There's a lot I could say about Mass Effect; for now I'll stick to one little detail, the conversation system. It might sound odd, in a game full of space exploration, gunfights, and crazy alien worlds, but this is what I was looking forward to trying out the most, and I can say that it delivered everything I expected.

The remarkable thing about Mass Effect's conversation system is that it is not a "revolutionary" change. In most games where you're allegedly supposed to be talking to other characters, conversation is done through a traditional dialog tree, and has been for probably decades at this point -- at least since the first point-and-click adventure games. You pick something to say off a menu, then the NPC responds, then you get a new menu and pick something else, the NPC responds to that, and so on until one or the other of you draws a gun. Although simple, this does the job, and certainly nobody's been able to come up with a better solution yet.

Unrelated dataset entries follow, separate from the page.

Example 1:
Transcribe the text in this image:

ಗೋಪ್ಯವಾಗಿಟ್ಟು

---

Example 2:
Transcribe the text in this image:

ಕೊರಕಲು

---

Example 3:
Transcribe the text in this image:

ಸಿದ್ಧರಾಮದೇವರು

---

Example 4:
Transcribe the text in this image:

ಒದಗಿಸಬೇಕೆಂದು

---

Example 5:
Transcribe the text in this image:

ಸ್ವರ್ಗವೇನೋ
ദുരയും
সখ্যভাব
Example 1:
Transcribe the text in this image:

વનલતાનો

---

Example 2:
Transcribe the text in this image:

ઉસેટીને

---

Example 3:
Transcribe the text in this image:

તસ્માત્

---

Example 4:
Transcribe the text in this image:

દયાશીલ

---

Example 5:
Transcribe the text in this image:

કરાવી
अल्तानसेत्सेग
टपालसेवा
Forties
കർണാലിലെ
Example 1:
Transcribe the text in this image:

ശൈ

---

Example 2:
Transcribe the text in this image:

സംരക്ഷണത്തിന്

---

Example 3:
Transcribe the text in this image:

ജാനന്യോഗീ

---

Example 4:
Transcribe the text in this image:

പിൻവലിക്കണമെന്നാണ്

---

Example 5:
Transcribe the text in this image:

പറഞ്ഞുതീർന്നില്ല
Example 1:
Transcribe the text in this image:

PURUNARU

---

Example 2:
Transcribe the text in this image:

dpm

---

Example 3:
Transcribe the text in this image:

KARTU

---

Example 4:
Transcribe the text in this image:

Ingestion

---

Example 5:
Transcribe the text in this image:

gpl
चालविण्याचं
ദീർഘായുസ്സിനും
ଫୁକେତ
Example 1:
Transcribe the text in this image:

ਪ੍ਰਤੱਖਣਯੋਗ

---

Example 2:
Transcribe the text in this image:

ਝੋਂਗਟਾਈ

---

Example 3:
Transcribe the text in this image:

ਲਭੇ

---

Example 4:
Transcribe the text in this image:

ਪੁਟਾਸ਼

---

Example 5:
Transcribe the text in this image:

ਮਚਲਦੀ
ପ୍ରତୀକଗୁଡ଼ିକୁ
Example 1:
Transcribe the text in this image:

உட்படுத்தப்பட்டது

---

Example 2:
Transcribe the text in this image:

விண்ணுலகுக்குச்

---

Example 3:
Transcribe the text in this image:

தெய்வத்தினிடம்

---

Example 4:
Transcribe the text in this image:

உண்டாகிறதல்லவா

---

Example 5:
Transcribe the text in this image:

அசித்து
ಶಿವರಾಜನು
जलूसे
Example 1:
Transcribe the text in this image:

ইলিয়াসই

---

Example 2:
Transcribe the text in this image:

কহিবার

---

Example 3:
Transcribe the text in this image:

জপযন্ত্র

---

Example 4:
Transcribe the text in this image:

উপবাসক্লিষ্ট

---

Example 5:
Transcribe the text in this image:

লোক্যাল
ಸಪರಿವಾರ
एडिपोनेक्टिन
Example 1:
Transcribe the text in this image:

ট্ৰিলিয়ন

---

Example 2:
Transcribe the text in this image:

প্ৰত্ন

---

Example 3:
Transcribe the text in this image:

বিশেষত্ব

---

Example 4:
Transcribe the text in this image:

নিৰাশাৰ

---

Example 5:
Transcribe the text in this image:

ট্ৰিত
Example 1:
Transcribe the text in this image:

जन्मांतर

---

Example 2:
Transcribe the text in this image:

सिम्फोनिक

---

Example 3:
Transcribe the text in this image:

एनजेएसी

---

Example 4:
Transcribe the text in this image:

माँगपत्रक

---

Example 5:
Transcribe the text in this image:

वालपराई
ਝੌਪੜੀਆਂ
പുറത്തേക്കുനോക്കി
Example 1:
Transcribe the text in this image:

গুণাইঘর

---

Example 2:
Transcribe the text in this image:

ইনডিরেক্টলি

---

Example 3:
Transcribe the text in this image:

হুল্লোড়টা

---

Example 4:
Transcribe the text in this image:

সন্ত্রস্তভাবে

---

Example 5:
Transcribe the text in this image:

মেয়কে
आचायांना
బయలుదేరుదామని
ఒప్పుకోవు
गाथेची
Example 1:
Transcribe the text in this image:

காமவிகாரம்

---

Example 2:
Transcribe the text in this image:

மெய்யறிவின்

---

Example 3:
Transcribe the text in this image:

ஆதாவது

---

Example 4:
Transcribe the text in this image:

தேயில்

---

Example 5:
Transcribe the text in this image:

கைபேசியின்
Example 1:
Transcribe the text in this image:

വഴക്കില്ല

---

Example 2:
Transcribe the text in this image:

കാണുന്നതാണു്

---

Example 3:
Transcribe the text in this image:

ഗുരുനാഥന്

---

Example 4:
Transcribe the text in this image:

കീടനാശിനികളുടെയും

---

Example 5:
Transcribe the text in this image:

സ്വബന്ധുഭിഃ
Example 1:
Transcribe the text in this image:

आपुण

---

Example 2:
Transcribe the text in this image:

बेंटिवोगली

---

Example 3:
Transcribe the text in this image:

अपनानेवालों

The dialog tree did take a hit, though, when games moved to full voice-overs and fully animated characters (as opposed to merely printing the responses in text format.) Now, a standard dialog tree has become rather awkward, because the conversation runs like this:

1. NPC says something.
2. A list of your options appears on the screen. Each option is a complete line of dialog the hero will say.
3. You read the options and choose one, while the NPC and the hero stand around staring at each other.
4. Having selected an option, you now sit and wait while the hero's voice actor recites the exact same line you just picked.
5. Repeat ten million times.

I'd never quite realized it, but this is absurd, and this is the problem that Mass Effect's system solves. It does two simple things:

1. Instead of the full line of dialog, the list of options shows just a brief summary -- usually only three words or so -- of what the option will make Commander Shepard say. Adding to your ability to choose quickly, the options appear on a simple wheel where the position of the choice adds additional information on how friendly and/or direct your tone will be.
2. The option wheel appears well before the other party has finished speaking, but after the gist of it is pretty clear, so you can queue up your response to go off as soon as it's Shepard's turn to speak.

This doesn't sound like much, but in action it's a revelation. When the other party in the conversation is done talking, you've already been able to see your options, pick one, and select it, so Shepard replies immediately, and not only that but "your" dialog is still interesting to hear as you don't actually know what specifically "you" will say until it is said. (Granted that the summaries aren't always perfect with the result that Commander Shepard comes out with some pretty startling things on occasion, but that's really an implementation detail.) The resulting conversation flows smoothly without any awkward pauses and holds the player's attention and interest the whole time. It's a beautiful refinement of the dialog tree system and I'm honestly going to have a harder time in the future with games that do it the old-fashioned way.